En 2021, les autorités ont cherché à maintenir la tradition et à l’adapter au contexte sanitaire. Un hommage virtuel intitulé « Derrière les Mil Polleras » a ainsi été diffusé sur la chaîne nationale SERTV attirant des milliers de téléspectateurs. C’est aussi le moyen de rendre visible le travail des artisans. Le reportage revient en effet sur les techniques de fabrication en présentant les polleras (robes traditionnelles) et les tembleques (coiffes miroitantes), vendues plusieurs milliers de dollars sur les marchés. À quelques semaines de la réouverture des plages et des bars, l’autorité de Tourisme du Panama en a aussi profité pour rappeler les richesses naturelles (plages, observatoires de faune) et culturelles (places coloniales, musées) de la province.
En Colombie, on ne pouvait manquer l’évènement
Dans la ville de Barranquilla, sur la côte caribéenne, se déroule habituellement une manifestation culturelle ancestrale imaginée par les esclaves. Du 13 au 16 février, les défilés sont nombreux et la ville laisse place à diverses expressions artistiques et musicales. Cette année, comme dans les autres pays, il n’est pas question d’oublier le folklore. Le mot d’ordre est clair : « Covid-19 no acaba tradiciones » (La Covid-19 ne met pas fin aux traditions.)
Un hommage virtuel dont l’agenda a déjà été publié sur les réseaux sera donc dédié au carnaval de Barranquilla.
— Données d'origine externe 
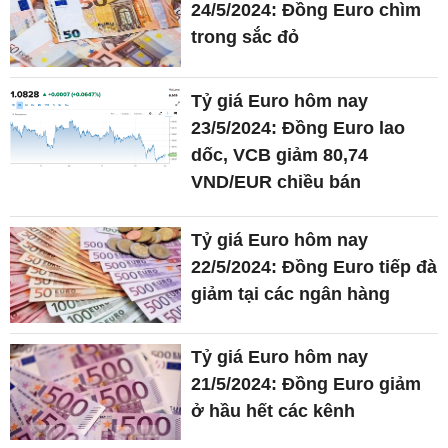
24/5/2024: Đồng Euro chìm
trong sắc đỏ
Tỷ giá Euro hôm nay
23/5/2024: Đồng Euro lao
dốc, VCB giảm 80,74
VND/EUR chiều bán
Tỷ giá Euro hôm nay
22/5/2024: Đồng Euro tiếp đà
giảm tại các ngân hàng
Tỷ giá Euro hôm nay
21/5/2024: Đồng Euro giảm
ở hầu hết các kênh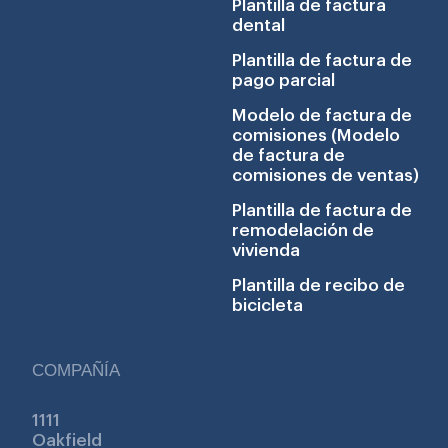
Plantilla de factura
dental
Plantilla de factura de
pago parcial
Modelo de factura de
comisiones (Modelo
de factura de
comisiones de ventas)
Plantilla de factura de
remodelación de
vivienda
Plantilla de recibo de
bicicleta
COMPAÑÍA
1111
Oakfield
Ce dimanche, les écoles de danse se sont aussi données en spectacle sur la Jetée du fleuve Magdalena, un espace public central de la vie barranquillienne. Carolina Visbal, organisatrice du carnaval, rappelle l’importance des différents corps de métier (cordonniers, couturiers, maquilleurs etc.) dans la préparation du carnaval et précise qu’ils sont «nombreux à avoir besoin d’aide ». Les Colombiens ne se voyaient pas manquer l’évènement.
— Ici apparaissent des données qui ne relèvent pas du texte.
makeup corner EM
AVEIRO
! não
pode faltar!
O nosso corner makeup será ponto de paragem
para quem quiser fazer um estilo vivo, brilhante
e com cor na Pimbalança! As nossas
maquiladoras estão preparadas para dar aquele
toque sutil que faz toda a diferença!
Et le Brésil, dont le carnaval de Rio est emblématique ?
Tout le monde a entendu parler du Carnaval de Rio. Au Brésil, il est un symbole fort, surtout depuis l’investiture du président Jair Bolsonaro. L’an dernier, le carnaval a été l’occasion pour les Brésiliens d’affirmer leur mécontentement. Les costumes représentaient volontairement les minorités sexuelles de la communauté LGBTQ+ et les minorités ethniques d’Amazonie, toutes deux méprisées par le président. Bolsonaro juge les carnavals responsables de l’importation du virus dans son pays et s’est donc réjoui de l’annulation de ceux-ci cette année.
Au Brésil, il n’y aura donc ni hommage national ni transcription virtuelle des évènements. Toutefois, de nombreuses villes ont l’espoir d’un report. La ville de São Paulo a tenu à rappeler que le Carnaval 2021 n’était pas annulé mais conditionné par la lente immunisation de la population contre le virus. « L’idée c’est d’étendre les négociations à d’autres centres de carnaval comme les villes de Rio de Janeiro, Belo Horizonte et Recife, de sorte que le Carnaval 2021 puisse avoir lieu dans toutes les villes brésiliennes à la même date. »
Ce tour d’horizon nous permet de comprendre une chose : les Latino-américains ne sont pas prêts à renoncer à leur folklore, bien au contraire. Dans une époque marquée par un marasme ambiant, les manifestations culturelles sont l’occasion de rassembler les peuples et d’espérer des jours meilleurs.